Вот вы упомянули о чём-то ценном, а ведь западёт, и в затык искать возжелаете под игривое настроение? Мало ли на белом свете недурственных сокровищ в целом порастолкано?
– Сокровищ?
Но Маркел Антонович ни на волос не хитрил, и этот тезис являлся чистой и доброкачественной импровизацией с его стороны:
– А, знаете, так всегда бывает: начнёшь слушать о царе-горохе, закроешь нежно глаза и, бац, будто в том невозвратном времени сам очутился. Только немного умнее своих предшественников, грамотнее, ну и увёртливее, конечно. Сокровища же всегда начинают грезиться, когда речь о царе-горохе заходит, согласны?
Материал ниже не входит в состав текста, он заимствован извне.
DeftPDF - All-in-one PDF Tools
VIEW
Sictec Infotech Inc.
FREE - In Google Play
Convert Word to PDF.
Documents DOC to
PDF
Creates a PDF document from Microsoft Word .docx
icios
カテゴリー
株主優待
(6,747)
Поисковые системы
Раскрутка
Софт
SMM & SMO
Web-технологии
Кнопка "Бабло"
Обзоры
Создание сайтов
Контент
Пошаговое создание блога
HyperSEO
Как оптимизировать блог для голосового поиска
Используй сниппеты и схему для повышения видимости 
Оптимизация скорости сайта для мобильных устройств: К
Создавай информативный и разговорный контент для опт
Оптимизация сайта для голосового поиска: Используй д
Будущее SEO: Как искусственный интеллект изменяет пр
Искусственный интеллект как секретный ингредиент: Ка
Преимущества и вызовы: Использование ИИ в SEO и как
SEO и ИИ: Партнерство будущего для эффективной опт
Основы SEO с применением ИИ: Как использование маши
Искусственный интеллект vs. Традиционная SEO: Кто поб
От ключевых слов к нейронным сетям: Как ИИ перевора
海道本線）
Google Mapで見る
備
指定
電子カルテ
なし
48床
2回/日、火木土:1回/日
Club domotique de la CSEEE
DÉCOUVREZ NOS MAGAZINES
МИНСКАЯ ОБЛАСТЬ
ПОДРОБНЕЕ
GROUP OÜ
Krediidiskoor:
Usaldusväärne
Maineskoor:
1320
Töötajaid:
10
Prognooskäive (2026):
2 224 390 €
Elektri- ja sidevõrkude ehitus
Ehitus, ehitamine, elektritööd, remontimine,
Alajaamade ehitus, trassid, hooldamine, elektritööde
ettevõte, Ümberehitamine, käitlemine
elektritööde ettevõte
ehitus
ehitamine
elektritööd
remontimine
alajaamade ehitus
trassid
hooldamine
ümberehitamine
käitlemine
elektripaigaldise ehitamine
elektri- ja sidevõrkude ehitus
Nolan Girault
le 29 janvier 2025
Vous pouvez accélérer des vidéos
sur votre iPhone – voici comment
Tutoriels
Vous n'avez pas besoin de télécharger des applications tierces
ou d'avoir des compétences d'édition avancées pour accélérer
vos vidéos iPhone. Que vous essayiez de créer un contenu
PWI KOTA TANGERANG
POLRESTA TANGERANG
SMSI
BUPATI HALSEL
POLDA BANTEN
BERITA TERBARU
– Ну, а вы об этом складно поведаете?
– О царе горохе-то?
– Да.
– Не сомневайтесь, – обнадёживающе успокоил его Маркел Антонович, – в моём детстве умели хорошо сказки сказывать, так что байку расскажу, всё, как было, покажу.
Константин Нестерович умилённо посмотрел на своего почтенного собеседника. Прибаутки и рифмовки, как торчащий зад, засунувшего для маскировки в песок голову страуса, выдавали в нём того самого графского отпрыска, Маркела Антоновича Томина, с которым он недавно бродил по запутанным закоулкам приключенческого сна. Однако ядрёный орешек этот старик, так ни одним лишним словом и не проговорился.
Чтобы раскусить тонкую игру затаившегося авантюриста, а, может быть, с пользой уладить первоначально задуманное, оставалось главное: с полным энтузиазмом и как можно скорее отправиться в далекоидущее путешествие на Вторую Мясницкую улицу. По сути, наличие наторелого проводника, который так великодушно отказывался от графского родства, успокаивало, но не защищало от непрошенной неудачи. Довериться же ему в дальнейшем было хорошим поводом для восхождения на вершину мечты, от непреднамеренного падения с которой не был застрахован никто.